The hounds collapsed in a pile of yelping, squealing terrorized fur, then regrouped and dashed back the trail. Fleeing, tails tucked and barking in panic. We ran them until the left the logging road for the safety of the dense woods, then turned for home. A hundred yards back we picked up Saturday.

But the morning was still young. We'd heard the neighbor's goat had escaped about a week ago and I'd been asked to keep an eye open for him. A nice year old Nubian buck named Christian. They only had him a week before he set out on his own … The neighbor is my sister, who needed a goat like she needed a leaky roof, but …

Now Kessy and I have ridden up on bears several times, and of course often hounds, so when we rounded the turn, and there stood Christian about 100 feet ahead, I was happy. When Christian saw us, he jumped with joy, and bleated a happy greeting. Then began bouncing our way.

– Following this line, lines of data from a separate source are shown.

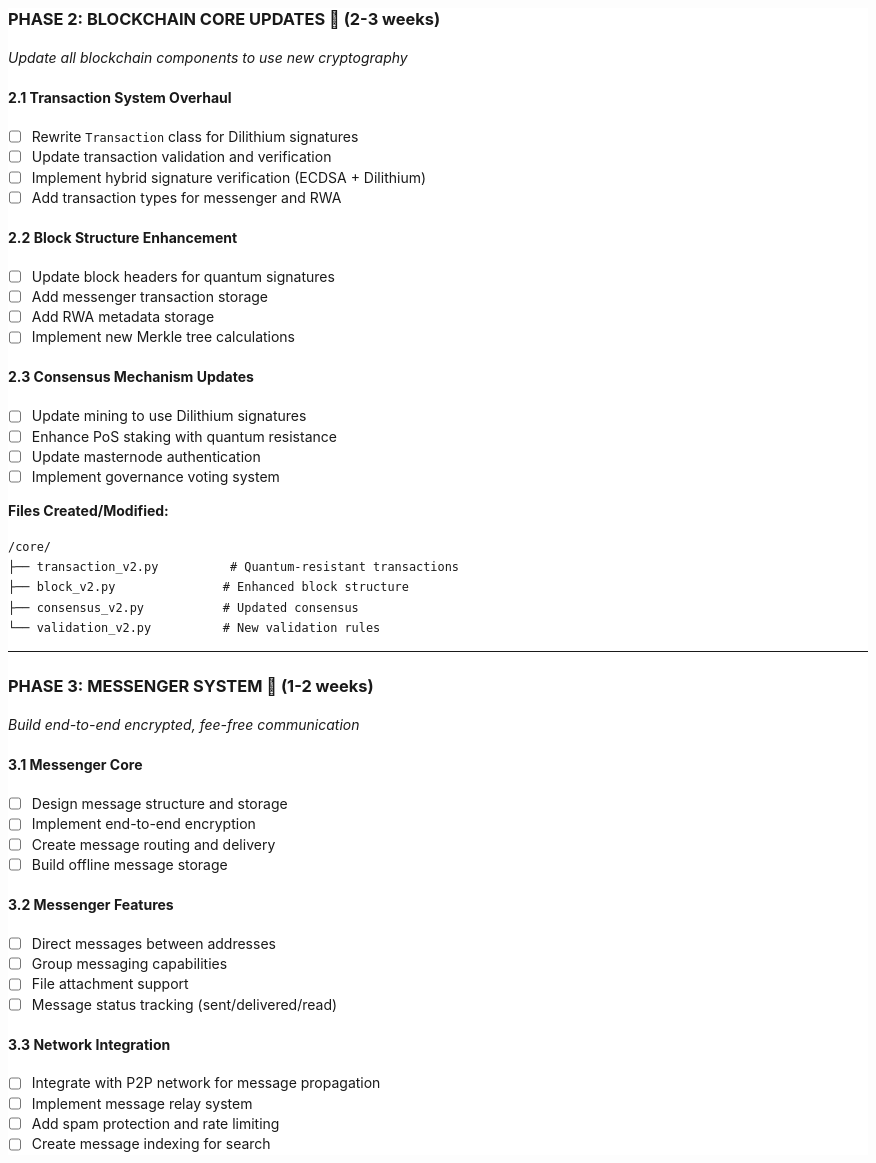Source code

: 
### **PHASE 2: BLOCKCHAIN CORE UPDATES** 🔗 (2-3 weeks)
*Update all blockchain components to use new cryptography*

#### 2.1 Transaction System Overhaul
- [ ] Rewrite `Transaction` class for Dilithium signatures
- [ ] Update transaction validation and verification
- [ ] Implement hybrid signature verification (ECDSA + Dilithium)
- [ ] Add transaction types for messenger and RWA

#### 2.2 Block Structure Enhancement
- [ ] Update block headers for quantum signatures
- [ ] Add messenger transaction storage
- [ ] Add RWA metadata storage
- [ ] Implement new Merkle tree calculations

#### 2.3 Consensus Mechanism Updates
- [ ] Update mining to use Dilithium signatures
- [ ] Enhance PoS staking with quantum resistance
- [ ] Update masternode authentication
- [ ] Implement governance voting system

**Files Created/Modified:**
```
/core/
├── transaction_v2.py          # Quantum-resistant transactions
├── block_v2.py               # Enhanced block structure
├── consensus_v2.py           # Updated consensus
└── validation_v2.py          # New validation rules
```

---

### **PHASE 3: MESSENGER SYSTEM** 💬 (1-2 weeks)
*Build end-to-end encrypted, fee-free communication*

#### 3.1 Messenger Core
- [ ] Design message structure and storage
- [ ] Implement end-to-end encryption
- [ ] Create message routing and delivery
- [ ] Build offline message storage

#### 3.2 Messenger Features
- [ ] Direct messages between addresses
- [ ] Group messaging capabilities
- [ ] File attachment support
- [ ] Message status tracking (sent/delivered/read)

#### 3.3 Network Integration
- [ ] Integrate with P2P network for message propagation
- [ ] Implement message relay system
- [ ] Add spam protection and rate limiting
- [ ] Create message indexing for search
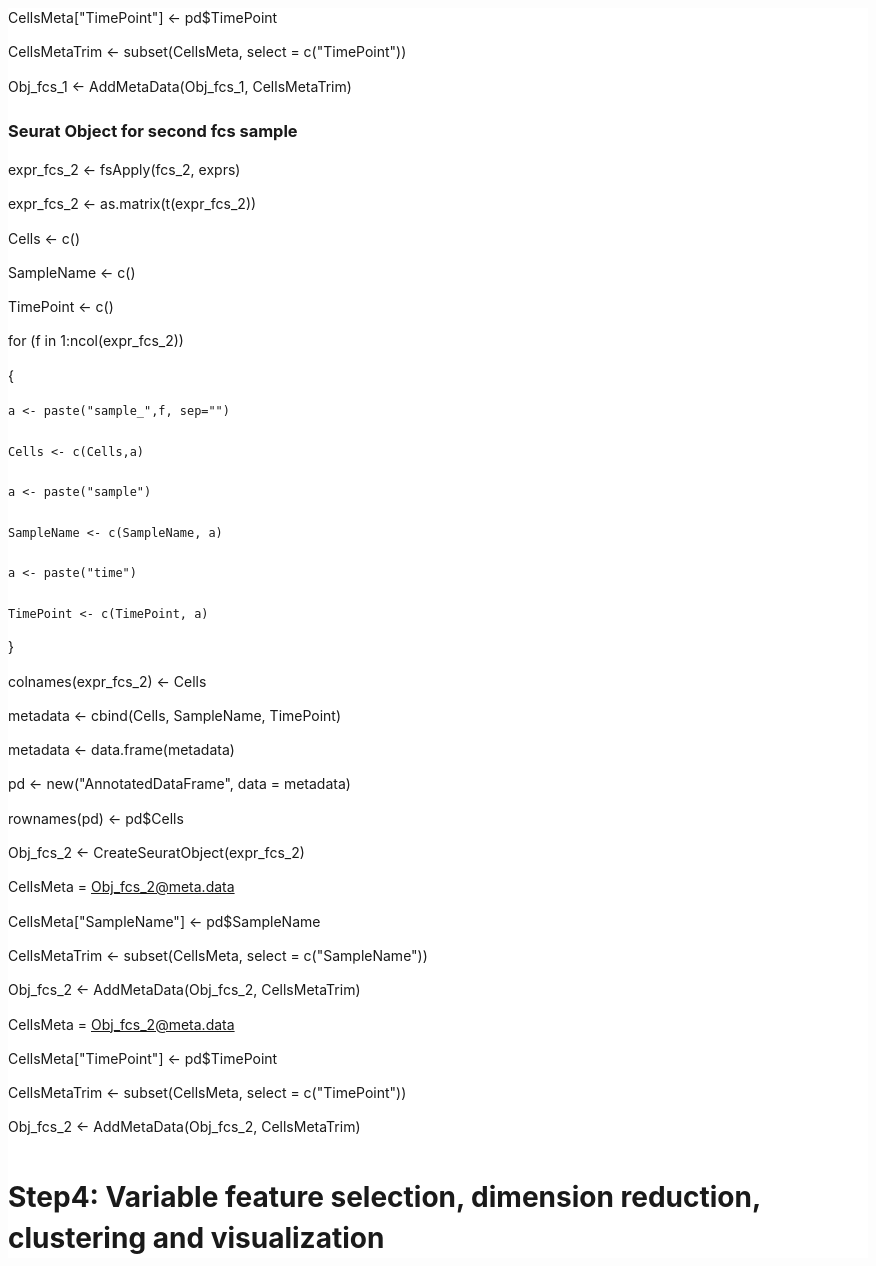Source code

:CellsMeta["TimePoint"] <- pd$TimePoint

CellsMetaTrim <- subset(CellsMeta, select = c("TimePoint"))

Obj_fcs_1 <- AddMetaData(Obj_fcs_1, CellsMetaTrim)

### Seurat Object for second fcs sample

expr_fcs_2 <- fsApply(fcs_2, exprs)

expr_fcs_2 <- as.matrix(t(expr_fcs_2))

Cells <- c()

SampleName <- c()

TimePoint <- c()

for (f in 1:ncol(expr_fcs_2))

{

	a <- paste("sample_",f, sep="")
	
	Cells <- c(Cells,a)
	
	a <- paste("sample")
	
	SampleName <- c(SampleName, a)
	
	a <- paste("time")
	
	TimePoint <- c(TimePoint, a)
	
}

colnames(expr_fcs_2) <- Cells

metadata <- cbind(Cells, SampleName, TimePoint)

metadata <- data.frame(metadata)

pd <- new("AnnotatedDataFrame", data = metadata)

rownames(pd) <- pd$Cells

Obj_fcs_2 <- CreateSeuratObject(expr_fcs_2)

CellsMeta = Obj_fcs_2@meta.data

CellsMeta["SampleName"] <- pd$SampleName

CellsMetaTrim <- subset(CellsMeta, select = c("SampleName"))

Obj_fcs_2 <- AddMetaData(Obj_fcs_2, CellsMetaTrim)

CellsMeta = Obj_fcs_2@meta.data

CellsMeta["TimePoint"] <- pd$TimePoint

CellsMetaTrim <- subset(CellsMeta, select = c("TimePoint"))

Obj_fcs_2 <- AddMetaData(Obj_fcs_2, CellsMetaTrim)

# Step4: Variable feature selection, dimension reduction, clustering and visualization
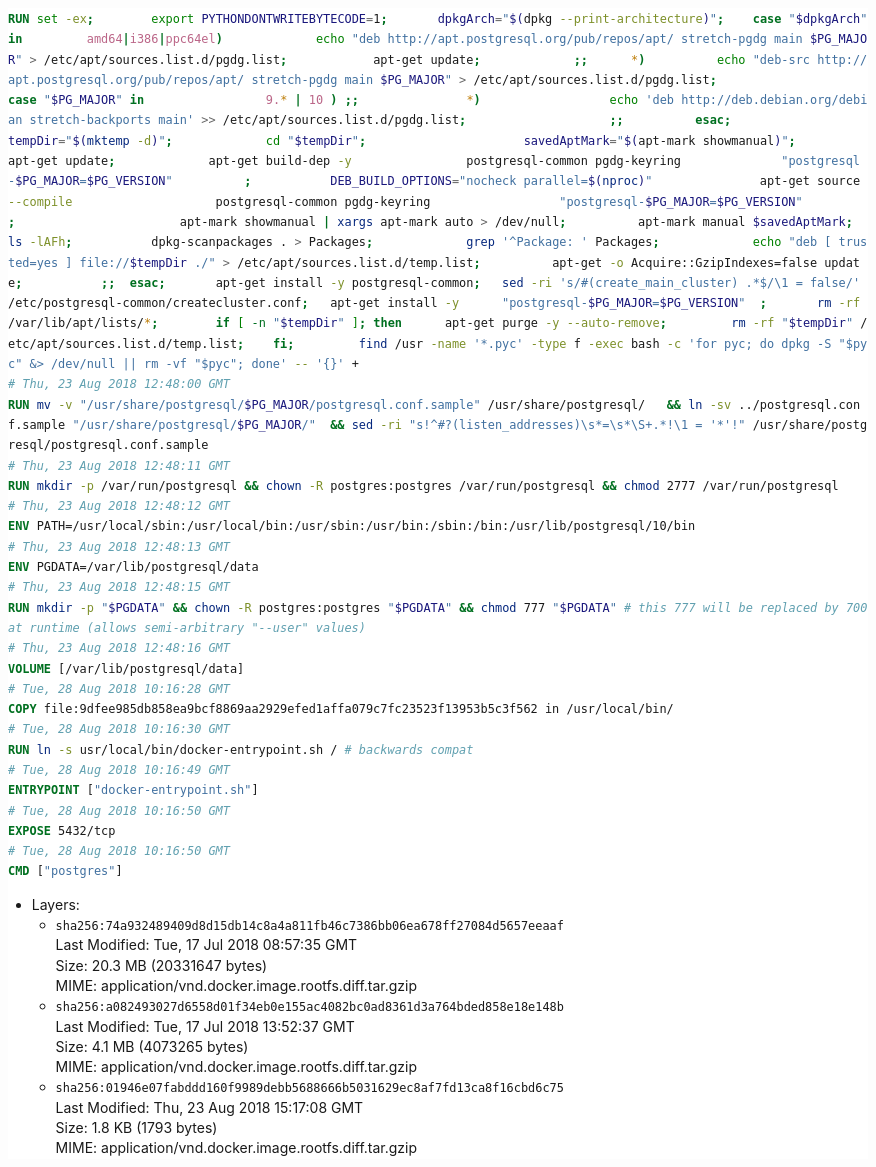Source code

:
 ```dockerfile
RUN set -ex; 		export PYTHONDONTWRITEBYTECODE=1; 		dpkgArch="$(dpkg --print-architecture)"; 	case "$dpkgArch" in 		amd64|i386|ppc64el) 			echo "deb http://apt.postgresql.org/pub/repos/apt/ stretch-pgdg main $PG_MAJOR" > /etc/apt/sources.list.d/pgdg.list; 			apt-get update; 			;; 		*) 			echo "deb-src http://apt.postgresql.org/pub/repos/apt/ stretch-pgdg main $PG_MAJOR" > /etc/apt/sources.list.d/pgdg.list; 						case "$PG_MAJOR" in 				9.* | 10 ) ;; 				*) 					echo 'deb http://deb.debian.org/debian stretch-backports main' >> /etc/apt/sources.list.d/pgdg.list; 					;; 			esac; 						tempDir="$(mktemp -d)"; 			cd "$tempDir"; 						savedAptMark="$(apt-mark showmanual)"; 						apt-get update; 			apt-get build-dep -y 				postgresql-common pgdg-keyring 				"postgresql-$PG_MAJOR=$PG_VERSION" 			; 			DEB_BUILD_OPTIONS="nocheck parallel=$(nproc)" 				apt-get source --compile 					postgresql-common pgdg-keyring 					"postgresql-$PG_MAJOR=$PG_VERSION" 			; 						apt-mark showmanual | xargs apt-mark auto > /dev/null; 			apt-mark manual $savedAptMark; 						ls -lAFh; 			dpkg-scanpackages . > Packages; 			grep '^Package: ' Packages; 			echo "deb [ trusted=yes ] file://$tempDir ./" > /etc/apt/sources.list.d/temp.list; 			apt-get -o Acquire::GzipIndexes=false update; 			;; 	esac; 		apt-get install -y postgresql-common; 	sed -ri 's/#(create_main_cluster) .*$/\1 = false/' /etc/postgresql-common/createcluster.conf; 	apt-get install -y 		"postgresql-$PG_MAJOR=$PG_VERSION" 	; 		rm -rf /var/lib/apt/lists/*; 		if [ -n "$tempDir" ]; then 		apt-get purge -y --auto-remove; 		rm -rf "$tempDir" /etc/apt/sources.list.d/temp.list; 	fi; 		find /usr -name '*.pyc' -type f -exec bash -c 'for pyc; do dpkg -S "$pyc" &> /dev/null || rm -vf "$pyc"; done' -- '{}' +
# Thu, 23 Aug 2018 12:48:00 GMT
RUN mv -v "/usr/share/postgresql/$PG_MAJOR/postgresql.conf.sample" /usr/share/postgresql/ 	&& ln -sv ../postgresql.conf.sample "/usr/share/postgresql/$PG_MAJOR/" 	&& sed -ri "s!^#?(listen_addresses)\s*=\s*\S+.*!\1 = '*'!" /usr/share/postgresql/postgresql.conf.sample
# Thu, 23 Aug 2018 12:48:11 GMT
RUN mkdir -p /var/run/postgresql && chown -R postgres:postgres /var/run/postgresql && chmod 2777 /var/run/postgresql
# Thu, 23 Aug 2018 12:48:12 GMT
ENV PATH=/usr/local/sbin:/usr/local/bin:/usr/sbin:/usr/bin:/sbin:/bin:/usr/lib/postgresql/10/bin
# Thu, 23 Aug 2018 12:48:13 GMT
ENV PGDATA=/var/lib/postgresql/data
# Thu, 23 Aug 2018 12:48:15 GMT
RUN mkdir -p "$PGDATA" && chown -R postgres:postgres "$PGDATA" && chmod 777 "$PGDATA" # this 777 will be replaced by 700 at runtime (allows semi-arbitrary "--user" values)
# Thu, 23 Aug 2018 12:48:16 GMT
VOLUME [/var/lib/postgresql/data]
# Tue, 28 Aug 2018 10:16:28 GMT
COPY file:9dfee985db858ea9bcf8869aa2929efed1affa079c7fc23523f13953b5c3f562 in /usr/local/bin/ 
# Tue, 28 Aug 2018 10:16:30 GMT
RUN ln -s usr/local/bin/docker-entrypoint.sh / # backwards compat
# Tue, 28 Aug 2018 10:16:49 GMT
ENTRYPOINT ["docker-entrypoint.sh"]
# Tue, 28 Aug 2018 10:16:50 GMT
EXPOSE 5432/tcp
# Tue, 28 Aug 2018 10:16:50 GMT
CMD ["postgres"]
```

-	Layers:
	-	`sha256:74a932489409d8d15db14c8a4a811fb46c7386bb06ea678ff27084d5657eeaaf`  
		Last Modified: Tue, 17 Jul 2018 08:57:35 GMT  
		Size: 20.3 MB (20331647 bytes)  
		MIME: application/vnd.docker.image.rootfs.diff.tar.gzip
	-	`sha256:a082493027d6558d01f34eb0e155ac4082bc0ad8361d3a764bded858e18e148b`  
		Last Modified: Tue, 17 Jul 2018 13:52:37 GMT  
		Size: 4.1 MB (4073265 bytes)  
		MIME: application/vnd.docker.image.rootfs.diff.tar.gzip
	-	`sha256:01946e07fabddd160f9989debb5688666b5031629ec8af7fd13ca8f16cbd6c75`  
		Last Modified: Thu, 23 Aug 2018 15:17:08 GMT  
		Size: 1.8 KB (1793 bytes)  
		MIME: application/vnd.docker.image.rootfs.diff.tar.gzip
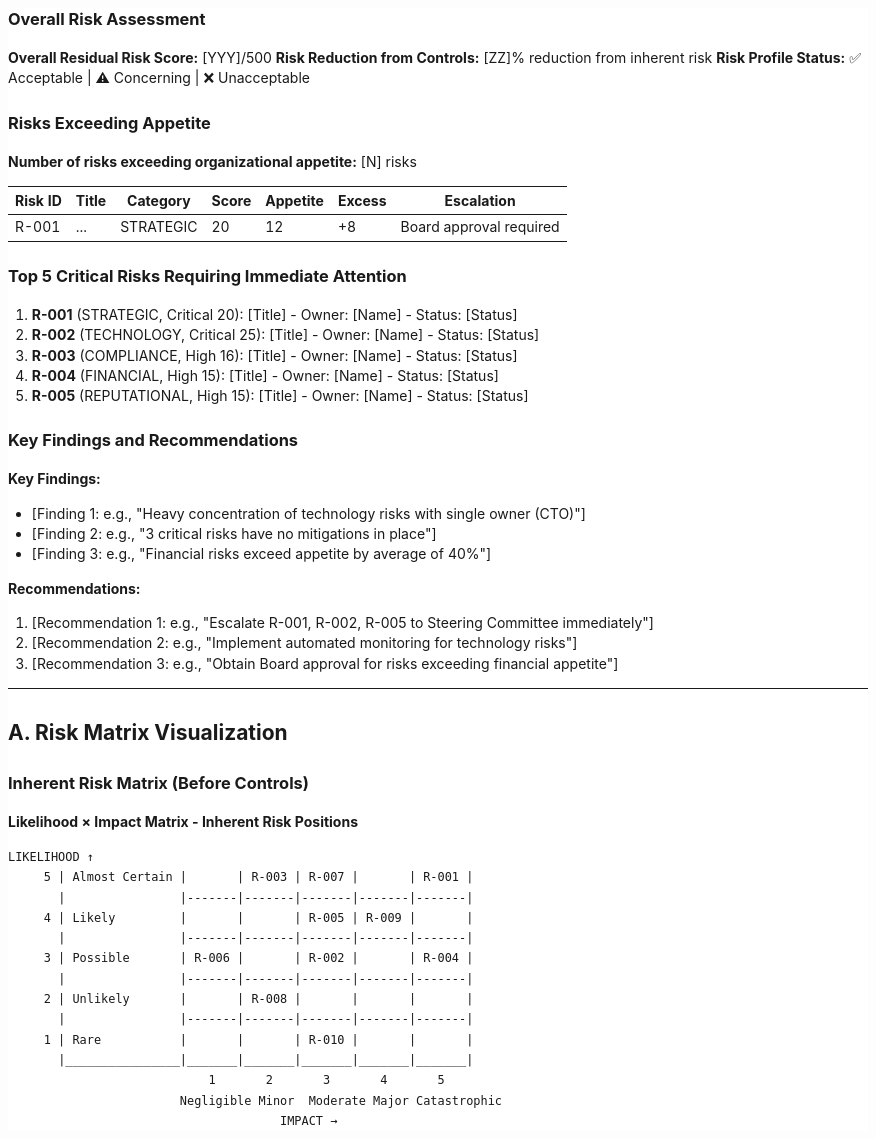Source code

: ### Overall Risk Assessment

**Overall Residual Risk Score:** [YYY]/500
**Risk Reduction from Controls:** [ZZ]% reduction from inherent risk
**Risk Profile Status:** ✅ Acceptable | ⚠️ Concerning | ❌ Unacceptable

### Risks Exceeding Appetite

**Number of risks exceeding organizational appetite:** [N] risks

| Risk ID | Title | Category | Score | Appetite | Excess | Escalation |
|---------|-------|----------|-------|----------|--------|------------|
| R-001 | ... | STRATEGIC | 20 | 12 | +8 | Board approval required |

### Top 5 Critical Risks Requiring Immediate Attention

1. **R-001** (STRATEGIC, Critical 20): [Title] - Owner: [Name] - Status: [Status]
2. **R-002** (TECHNOLOGY, Critical 25): [Title] - Owner: [Name] - Status: [Status]
3. **R-003** (COMPLIANCE, High 16): [Title] - Owner: [Name] - Status: [Status]
4. **R-004** (FINANCIAL, High 15): [Title] - Owner: [Name] - Status: [Status]
5. **R-005** (REPUTATIONAL, High 15): [Title] - Owner: [Name] - Status: [Status]

### Key Findings and Recommendations

**Key Findings:**
- [Finding 1: e.g., "Heavy concentration of technology risks with single owner (CTO)"]
- [Finding 2: e.g., "3 critical risks have no mitigations in place"]
- [Finding 3: e.g., "Financial risks exceed appetite by average of 40%"]

**Recommendations:**
1. [Recommendation 1: e.g., "Escalate R-001, R-002, R-005 to Steering Committee immediately"]
2. [Recommendation 2: e.g., "Implement automated monitoring for technology risks"]
3. [Recommendation 3: e.g., "Obtain Board approval for risks exceeding financial appetite"]

---

## A. Risk Matrix Visualization

### Inherent Risk Matrix (Before Controls)

**Likelihood × Impact Matrix - Inherent Risk Positions**

```
LIKELIHOOD ↑
     5 | Almost Certain |       | R-003 | R-007 |       | R-001 |
       |                |-------|-------|-------|-------|-------|
     4 | Likely         |       |       | R-005 | R-009 |       |
       |                |-------|-------|-------|-------|-------|
     3 | Possible       | R-006 |       | R-002 |       | R-004 |
       |                |-------|-------|-------|-------|-------|
     2 | Unlikely       |       | R-008 |       |       |       |
       |                |-------|-------|-------|-------|-------|
     1 | Rare           |       |       | R-010 |       |       |
       |________________|_______|_______|_______|_______|_______|
                            1       2       3       4       5
                        Negligible Minor  Moderate Major Catastrophic
                                      IMPACT →
```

I reckon it was Kessy's first ever, horse meets goat moment, because she launched into a series of twists and crowhops that would have made a rodeo horse proud. Christian just kept coming, and bleating. He was so happy to see someone!

I'm still not sure I know how I rode that little explosion out, but I kept patting Kessy's neck and telling her, "It's okay, he's your cousin." Finally Kessy settled into a slow, bouncing, trembling walk, away from Christian.

It took a lot to turn her around, and when she did, the goat hopped off the trail into the woods. I saw our chance and hurried Kessy past him. At this point we were only about a quarter mile from our trail through the woods to our barn. I wasn't sure Christian would follow, so we stopped and waited … a safe distance ahead. Kessy still trembled. Then Christian stepped from the woods to follow us, Saturday behind him.

Kessy began to settle nicely, in fact as we made our way toward home we would need to stop often to wait for little Christian, who called out if we got too far ahead, and Kessy began stopping on her own! Saturday stayed with Christian.

Christian followed nicely even as we turned off the logging road, and it became clear Kessy had gone from scared as all get out, to worrying about her little goat buddy. At each turn on the tight brushy trail she stopped on her own and waited until Christian was back in sight.

I called Ravishin' Robbie to tell her we were bringing Christian home, and asked her to open both gates on the barn so I could ride through and get Christian in the barn. It worked beautifully, and he and Kessy stood together like lifelong friends. In fact when I rode Kessy out to the mounting platform to dismount, little Christian hollered and hollered from the barn.

We waited all together in Kessy's barn until my sister came to take Christian home again. Kessy and Christian are now good buddies and we'll need to let them visit often, perhaps even take Christian along a ride every now and then. We sure had an adventurous ride, and hope you enjoyed riding with us!